| TO DO |
Please set out each line below exactly as it stands, without the images.

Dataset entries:

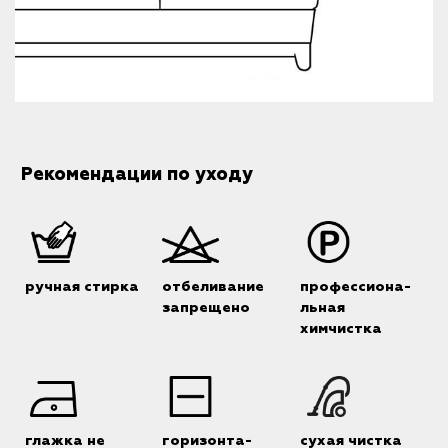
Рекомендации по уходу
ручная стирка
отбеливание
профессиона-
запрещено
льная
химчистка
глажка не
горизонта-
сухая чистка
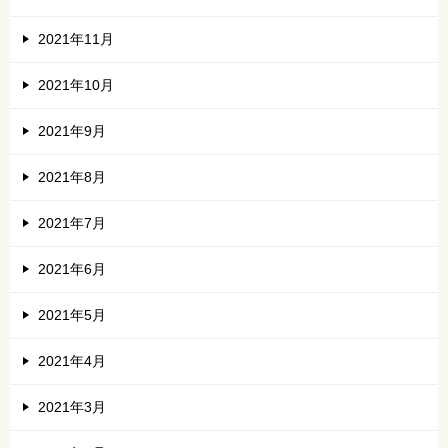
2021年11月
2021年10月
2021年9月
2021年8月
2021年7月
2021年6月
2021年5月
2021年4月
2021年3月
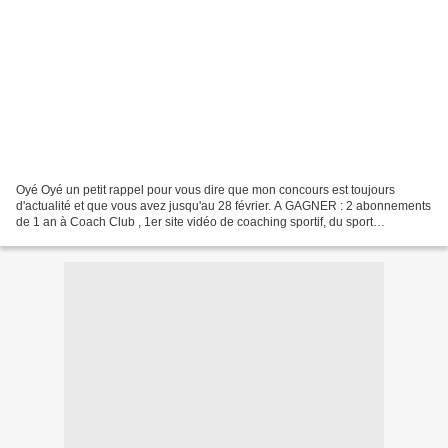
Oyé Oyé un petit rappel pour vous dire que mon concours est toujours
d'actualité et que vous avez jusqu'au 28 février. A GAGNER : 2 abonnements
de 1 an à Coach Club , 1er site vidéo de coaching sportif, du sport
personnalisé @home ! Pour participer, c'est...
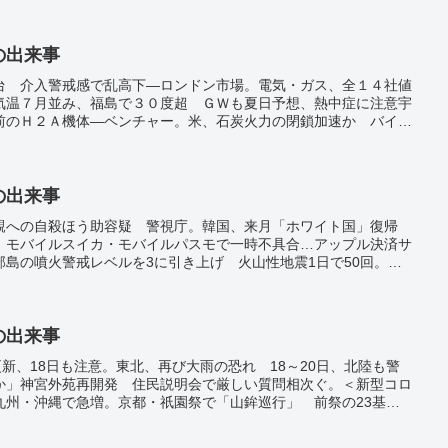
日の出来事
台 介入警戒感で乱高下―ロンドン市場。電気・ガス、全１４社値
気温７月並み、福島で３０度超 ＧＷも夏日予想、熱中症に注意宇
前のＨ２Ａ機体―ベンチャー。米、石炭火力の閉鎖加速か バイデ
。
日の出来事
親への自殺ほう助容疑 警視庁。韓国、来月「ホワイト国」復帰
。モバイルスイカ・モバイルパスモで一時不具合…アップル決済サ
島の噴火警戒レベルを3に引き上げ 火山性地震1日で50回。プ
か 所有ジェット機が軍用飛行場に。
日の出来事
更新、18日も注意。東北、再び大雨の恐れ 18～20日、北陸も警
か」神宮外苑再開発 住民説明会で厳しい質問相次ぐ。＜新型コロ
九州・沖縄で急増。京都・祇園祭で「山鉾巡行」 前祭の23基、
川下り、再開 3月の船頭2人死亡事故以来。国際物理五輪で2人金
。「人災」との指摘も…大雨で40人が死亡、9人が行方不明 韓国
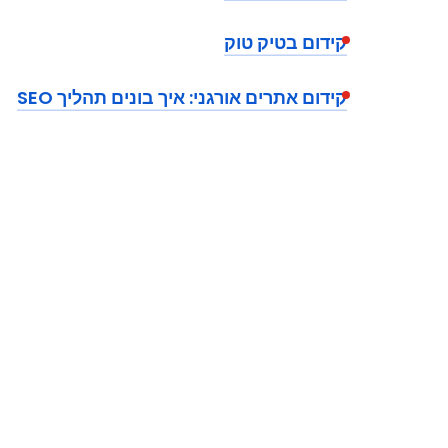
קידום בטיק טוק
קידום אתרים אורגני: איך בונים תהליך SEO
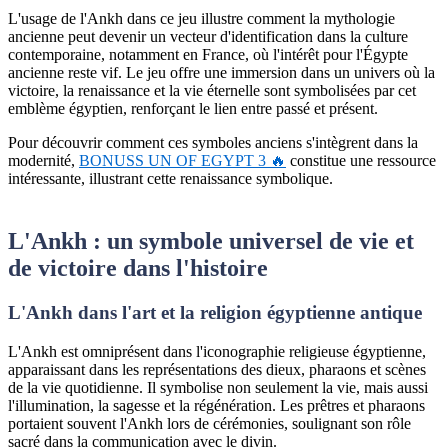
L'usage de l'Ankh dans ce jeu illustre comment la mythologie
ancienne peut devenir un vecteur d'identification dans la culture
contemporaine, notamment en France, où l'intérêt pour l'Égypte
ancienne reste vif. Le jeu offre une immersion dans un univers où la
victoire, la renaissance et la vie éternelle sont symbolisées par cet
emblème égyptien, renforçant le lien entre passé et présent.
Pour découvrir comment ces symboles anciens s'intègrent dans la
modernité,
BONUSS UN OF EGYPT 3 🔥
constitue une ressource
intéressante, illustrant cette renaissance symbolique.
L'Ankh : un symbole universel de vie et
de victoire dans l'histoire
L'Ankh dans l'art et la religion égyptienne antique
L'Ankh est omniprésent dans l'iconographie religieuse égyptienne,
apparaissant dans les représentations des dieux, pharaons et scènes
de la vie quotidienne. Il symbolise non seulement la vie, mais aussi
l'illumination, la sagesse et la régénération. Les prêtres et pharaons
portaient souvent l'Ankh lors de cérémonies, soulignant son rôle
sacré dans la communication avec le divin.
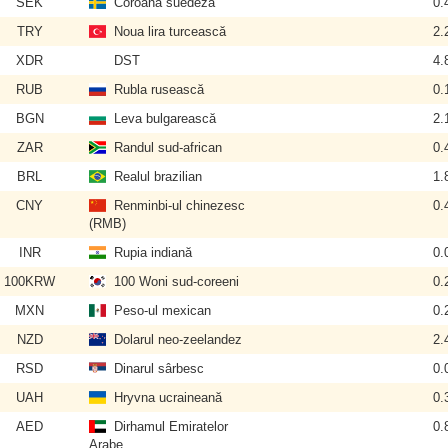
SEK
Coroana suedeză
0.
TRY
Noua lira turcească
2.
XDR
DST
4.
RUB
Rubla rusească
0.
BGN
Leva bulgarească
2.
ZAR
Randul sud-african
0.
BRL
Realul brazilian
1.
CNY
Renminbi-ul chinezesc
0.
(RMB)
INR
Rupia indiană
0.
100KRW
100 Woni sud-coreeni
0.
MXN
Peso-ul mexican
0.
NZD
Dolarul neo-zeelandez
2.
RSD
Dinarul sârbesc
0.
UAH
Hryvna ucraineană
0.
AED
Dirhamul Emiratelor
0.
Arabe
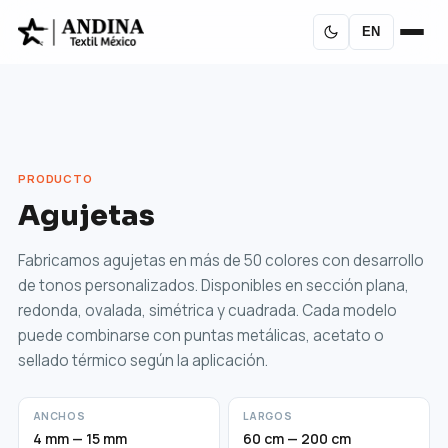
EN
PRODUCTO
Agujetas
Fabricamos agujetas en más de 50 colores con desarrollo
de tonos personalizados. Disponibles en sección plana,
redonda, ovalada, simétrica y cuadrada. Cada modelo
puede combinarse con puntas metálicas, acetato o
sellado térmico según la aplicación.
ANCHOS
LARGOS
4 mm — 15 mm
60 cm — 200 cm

| RESPONSE |
Рекомендации по уходу
ручная стирка
отбеливание
профессиона-
запрещено
льная
химчистка
глажка не
горизонта-
сухая чистка
2021年11月
2021年10月
2021年9月
2021年8月
2021年7月
2021年6月
2021年5月
2021年4月
2021年3月
Oyé Oyé un petit rappel pour vous dire que mon concours est toujours
d'actualité et que vous avez jusqu'au 28 février. A GAGNER : 2 abonnements
de 1 an à Coach Club , 1er site vidéo de coaching sportif, du sport
personnalisé @home ! Pour participer, c'est...
日の出来事
台 介入警戒感で乱高下―ロンドン市場。電気・ガス、全１４社値
気温７月並み、福島で３０度超 ＧＷも夏日予想、熱中症に注意宇
前のＨ２Ａ機体―ベンチャー。米、石炭火力の閉鎖加速か バイデ
。
日の出来事
親への自殺ほう助容疑 警視庁。韓国、来月「ホワイト国」復帰
。モバイルスイカ・モバイルパスモで一時不具合…アップル決済サ
島の噴火警戒レベルを3に引き上げ 火山性地震1日で50回。プ
か 所有ジェット機が軍用飛行場に。
日の出来事
更新、18日も注意。東北、再び大雨の恐れ 18～20日、北陸も警
か」神宮外苑再開発 住民説明会で厳しい質問相次ぐ。＜新型コロ
九州・沖縄で急増。京都・祇園祭で「山鉾巡行」 前祭の23基、
川下り、再開 3月の船頭2人死亡事故以来。国際物理五輪で2人金
。「人災」との指摘も…大雨で40人が死亡、9人が行方不明 韓国
קידום בטיק טוק
קידום אתרים אורגני: איך בונים תהליך SEO
L'usage de l'Ankh dans ce jeu illustre comment la mythologie
ancienne peut devenir un vecteur d'identification dans la culture
contemporaine, notamment en France, où l'intérêt pour l'Égypte
ancienne reste vif. Le jeu offre une immersion dans un univers où la
victoire, la renaissance et la vie éternelle sont symbolisées par cet
emblème égyptien, renforçant le lien entre passé et présent.
Pour découvrir comment ces symboles anciens s'intègrent dans la
modernité,
BONUSS UN OF EGYPT 3 🔥
constitue une ressource
intéressante, illustrant cette renaissance symbolique.
L'Ankh : un symbole universel de vie et
de victoire dans l'histoire
L'Ankh dans l'art et la religion égyptienne antique
L'Ankh est omniprésent dans l'iconographie religieuse égyptienne,
apparaissant dans les représentations des dieux, pharaons et scènes
de la vie quotidienne. Il symbolise non seulement la vie, mais aussi
l'illumination, la sagesse et la régénération. Les prêtres et pharaons
portaient souvent l'Ankh lors de cérémonies, soulignant son rôle
sacré dans la communication avec le divin.
SEK
Coroana suedeză
0.
TRY
Noua lira turcească
2.
XDR
DST
4.
RUB
Rubla rusească
0.
BGN
Leva bulgarească
2.
ZAR
Randul sud-african
0.
BRL
Realul brazilian
1.
CNY
Renminbi-ul chinezesc
0.
(RMB)
INR
Rupia indiană
0.
100KRW
100 Woni sud-coreeni
0.
MXN
Peso-ul mexican
0.
NZD
Dolarul neo-zeelandez
2.
RSD
Dinarul sârbesc
0.
UAH
Hryvna ucraineană
0.
AED
Dirhamul Emiratelor
0.
Arabe
EN
PRODUCTO
Agujetas
Fabricamos agujetas en más de 50 colores con desarrollo
de tonos personalizados. Disponibles en sección plana,
redonda, ovalada, simétrica y cuadrada. Cada modelo
puede combinarse con puntas metálicas, acetato o
sellado térmico según la aplicación.
ANCHOS
LARGOS
4 mm — 15 mm
60 cm — 200 cm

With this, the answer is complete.